自走台車での1回目送出し/(右写真)1回目送出し完了時


ダブルツインジャッキでは合計51.55mを送り出し

 フェールセーフとして予備のダブルツインジャッキを配置

 自走台車解放後の0時10分からはダブルツインジャッキを用いて2回目の送出しを開始した。ダブルツインジャッキでは毎分平均1mの速度で送出しを行ったが、途中、微調整を繰り返していたため、2回目の25m送出しが完了したのは1時20分となった。




2回目送出し完了時


 同ジャッキはラム運動ジャッキとシリンダ運動ジャッキの併設方式を採用している複合ジャッキで、ラム運動ジャッキが稼動して架設物を押している間にシリンダ運動ジャッキが反転戻し運動を行うため、連続稼動が可能となり、工程短縮が図れることが特徴。
 今回、ダブルツインジャッキを2組(2台1組)配置したが、使用したのは1組でもう1組は予備とした。通行止め時間内という限られた時間での架設となるため、自走台車やダブルツインジャッキが万一故障した際に、自走台車ではダブルツインジャッキを、ダブルツインジャッキでは予備のダブルツインジャッキを使用できる体制を整えたわけだ。
 9月4日には、ダブルツインジャッキ2組で各2.5m送り出しを行い、自走台車で5m戻して、さらに5m送り出すという試験引きを行ったが、その際にも「問題が生じたときにいかに早く対処するかを入念に確認した」(NEXCO東日本)という。

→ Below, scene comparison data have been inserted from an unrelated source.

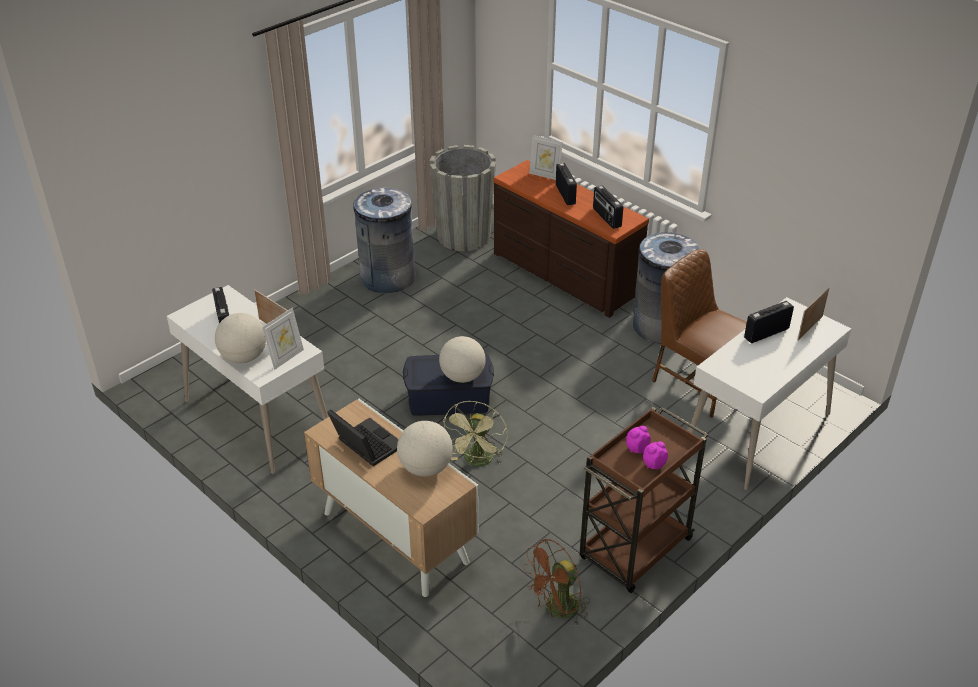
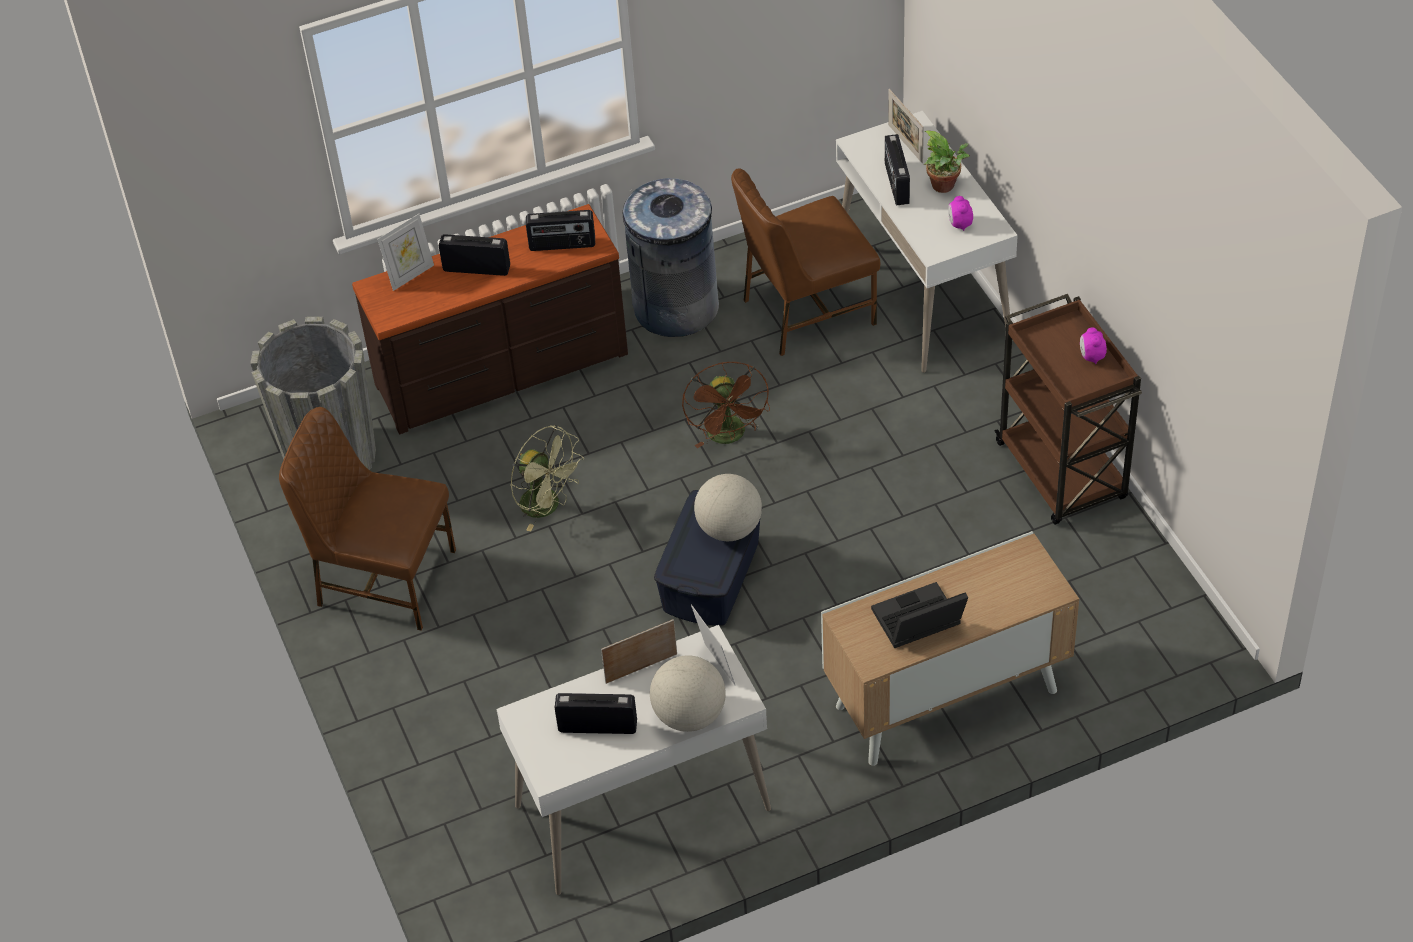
camera: 65 degrees left, 10 degrees up
(387, 277) = (383, 578): grey trash can -> brown chair
(426, 468) = (985, 573): globe -> none
(477, 462) = (849, 578): green fan -> green fan (548, 506)
(556, 610) = (1123, 572): brown fan -> brown fan (729, 436)
(636, 449) = (1060, 362): alarm clock -> alarm clock (959, 224)
(783, 356) = (945, 186): none -> potted plant

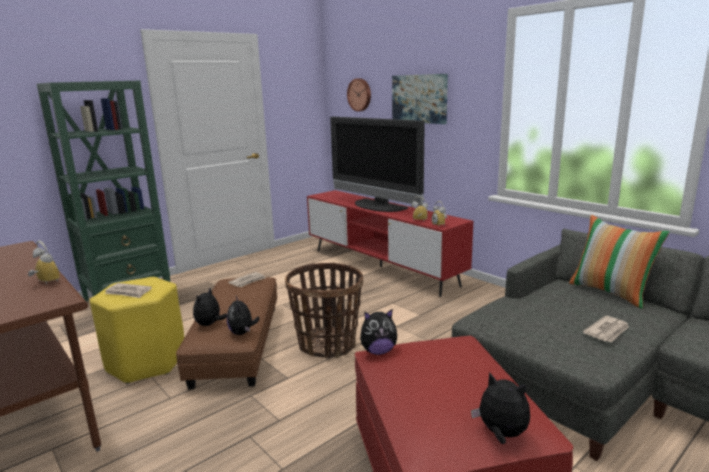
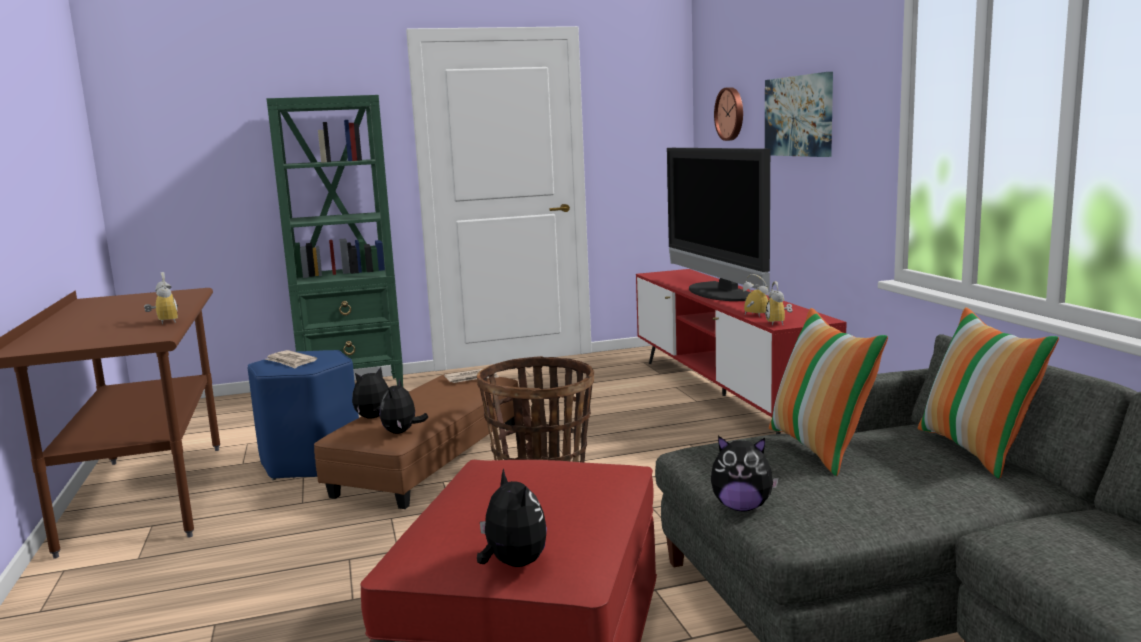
camera: 25 degrees right, 5 degrees down
(147, 362) = (311, 462): yellow stool -> blue stool
(378, 351) = (490, 460): plush toy -> plush toy (742, 507)
(543, 305) = (821, 448): none -> pillow
(607, 331) = (876, 495): newspaper -> none

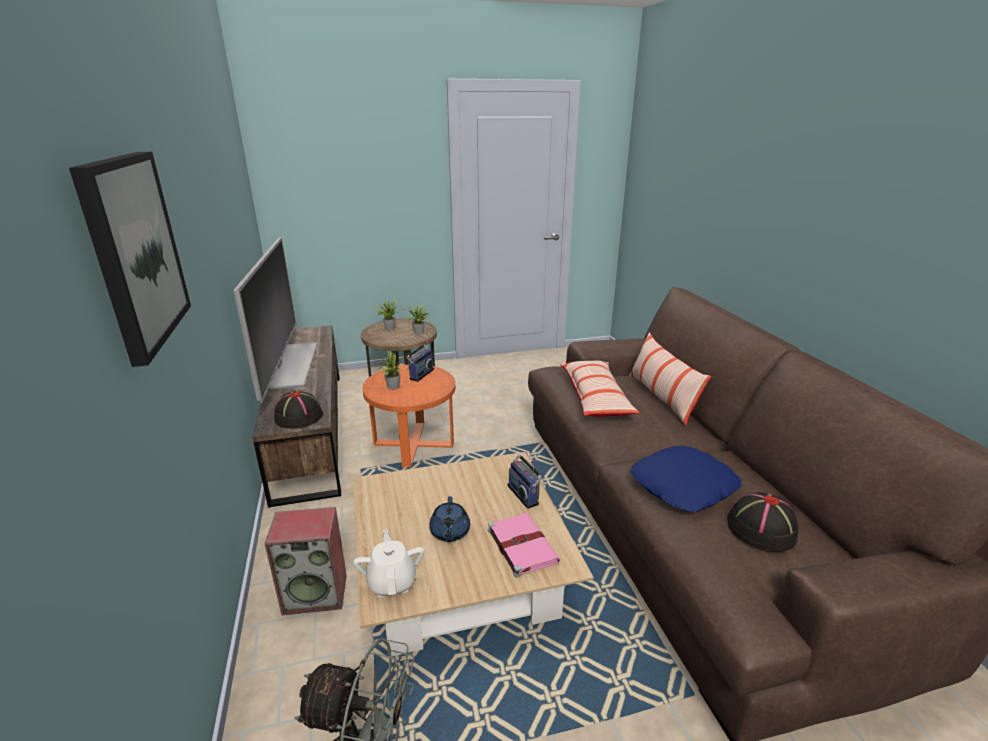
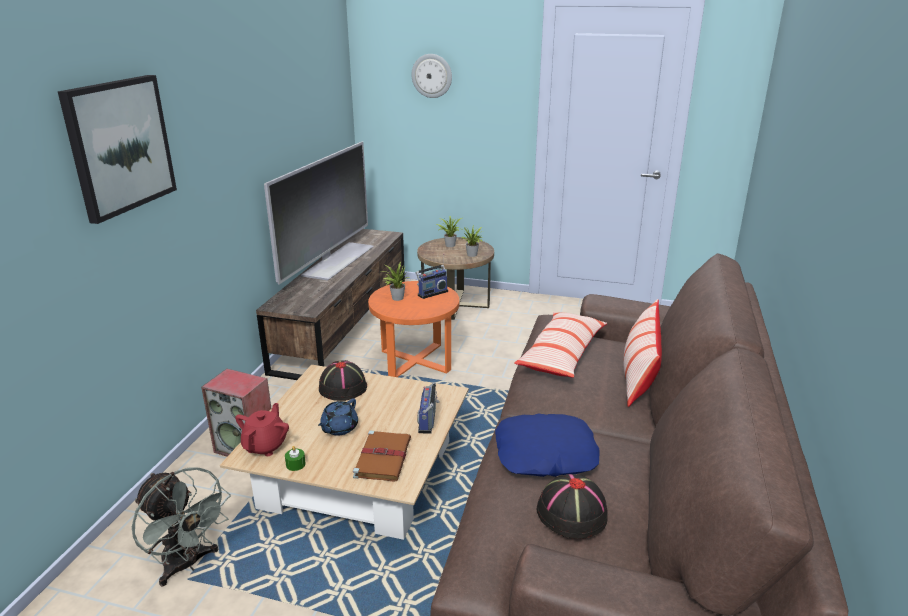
camera: 30 degrees right, 0 degrees up
(298, 416) = (300, 303): black hat -> black hat (343, 387)
(342, 163) = (432, 76): none -> wall clock
(392, 582) = (265, 446): white teapot -> red teapot
(445, 588) = (295, 464): none -> green candle
(521, 544) = (383, 457): pink book -> brown book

 2回目以降は、反力調整により0.5%程度の下り勾配となるため、桁後方部に逸走防止対策としてブレーキング装置を配置した。

 3回目は従走台車を解放後、2時から同じくダブルツインジャッキで26.55mを送り出し、2時50分に送り出しを完了した。その後、ラッシングなどを行い、4時30分に架設作業を終えて、予定より早い5時15分に通行止めを解除している。




送出し完了


 9月29日夜間には、架設桁をP2側で0.65m、P3側で1.45mジャッキダウンし、架設が完了した。

 側径間は現在、桁製作中で、来年夏に架設予定だ。


 新潟中央環状道路は、新潟市が整備を進めている北見島見町~西蒲区角田浜間約45kmの主要地方道で、放射状の都心アクセス道路を環状に結ぶことで市内のネットワーク強化を目指している。優先的に整備が進められている黒埼跨道橋を含む国道8号~国道116号間(延長約8km/事業延長約5km)は2022年度末に開通予定で、地域住民の利便性向上や周辺の工業団地、黒埼SICへのアクセス向上が図られることになる。


 元請は藤木鉄工。一次下請は横河ブリッジ(架設・足場工)、明和(ベント基礎工)など。二次下請はオックスジャッキ(ジャッキ)、国土(クレーン)など。